EXERCISE PROMPT:
Go through the data below and return each line where the string "Ball" appears.

(Data records)
────

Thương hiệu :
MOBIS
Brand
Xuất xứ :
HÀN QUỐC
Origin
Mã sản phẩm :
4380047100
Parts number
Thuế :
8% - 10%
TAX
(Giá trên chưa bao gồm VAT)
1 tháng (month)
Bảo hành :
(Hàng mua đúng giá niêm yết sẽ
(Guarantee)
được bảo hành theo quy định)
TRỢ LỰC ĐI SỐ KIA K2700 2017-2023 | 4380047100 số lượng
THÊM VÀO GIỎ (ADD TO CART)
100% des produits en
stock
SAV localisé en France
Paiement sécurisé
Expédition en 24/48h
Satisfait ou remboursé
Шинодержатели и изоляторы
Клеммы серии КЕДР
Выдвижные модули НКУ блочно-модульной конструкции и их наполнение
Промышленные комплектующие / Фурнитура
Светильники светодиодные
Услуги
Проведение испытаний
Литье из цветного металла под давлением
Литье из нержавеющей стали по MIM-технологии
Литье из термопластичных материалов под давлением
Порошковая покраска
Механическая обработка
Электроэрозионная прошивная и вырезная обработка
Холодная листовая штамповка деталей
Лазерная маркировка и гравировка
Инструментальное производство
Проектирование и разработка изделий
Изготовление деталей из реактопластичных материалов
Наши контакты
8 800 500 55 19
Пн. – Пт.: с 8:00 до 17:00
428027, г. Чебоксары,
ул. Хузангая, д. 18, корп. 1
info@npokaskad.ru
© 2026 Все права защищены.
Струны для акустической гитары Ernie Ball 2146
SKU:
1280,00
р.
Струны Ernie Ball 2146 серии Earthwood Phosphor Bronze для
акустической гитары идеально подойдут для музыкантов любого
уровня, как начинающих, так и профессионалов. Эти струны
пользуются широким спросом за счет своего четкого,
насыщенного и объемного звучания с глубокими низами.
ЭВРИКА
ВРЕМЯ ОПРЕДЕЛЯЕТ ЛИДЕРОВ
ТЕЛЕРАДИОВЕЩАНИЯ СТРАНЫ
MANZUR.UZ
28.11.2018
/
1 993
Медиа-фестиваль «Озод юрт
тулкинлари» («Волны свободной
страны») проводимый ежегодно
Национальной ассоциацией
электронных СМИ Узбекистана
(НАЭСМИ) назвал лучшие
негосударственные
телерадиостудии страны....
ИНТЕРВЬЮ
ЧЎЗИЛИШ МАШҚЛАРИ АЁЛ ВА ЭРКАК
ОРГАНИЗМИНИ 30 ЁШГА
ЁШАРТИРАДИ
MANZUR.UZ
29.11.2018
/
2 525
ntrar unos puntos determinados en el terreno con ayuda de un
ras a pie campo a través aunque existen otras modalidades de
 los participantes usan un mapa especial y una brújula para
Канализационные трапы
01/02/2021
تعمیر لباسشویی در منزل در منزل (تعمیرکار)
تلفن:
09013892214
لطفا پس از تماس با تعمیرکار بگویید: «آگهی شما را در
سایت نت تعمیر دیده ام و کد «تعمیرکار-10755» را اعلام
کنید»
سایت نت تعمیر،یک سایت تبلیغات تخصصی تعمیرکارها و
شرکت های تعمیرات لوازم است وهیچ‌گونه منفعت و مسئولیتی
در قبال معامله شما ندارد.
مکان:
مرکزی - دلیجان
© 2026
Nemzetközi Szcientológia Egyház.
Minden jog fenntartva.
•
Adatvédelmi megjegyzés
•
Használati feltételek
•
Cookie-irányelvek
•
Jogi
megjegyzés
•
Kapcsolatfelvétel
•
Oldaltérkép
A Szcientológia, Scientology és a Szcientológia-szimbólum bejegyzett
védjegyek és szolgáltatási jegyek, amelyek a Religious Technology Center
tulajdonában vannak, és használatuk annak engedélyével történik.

────

SOLUTION FOR THIS EXERCISE:
Струны для акустической гитары Ernie Ball 2146
Струны Ernie Ball 2146 серии Earthwood Phosphor Bronze для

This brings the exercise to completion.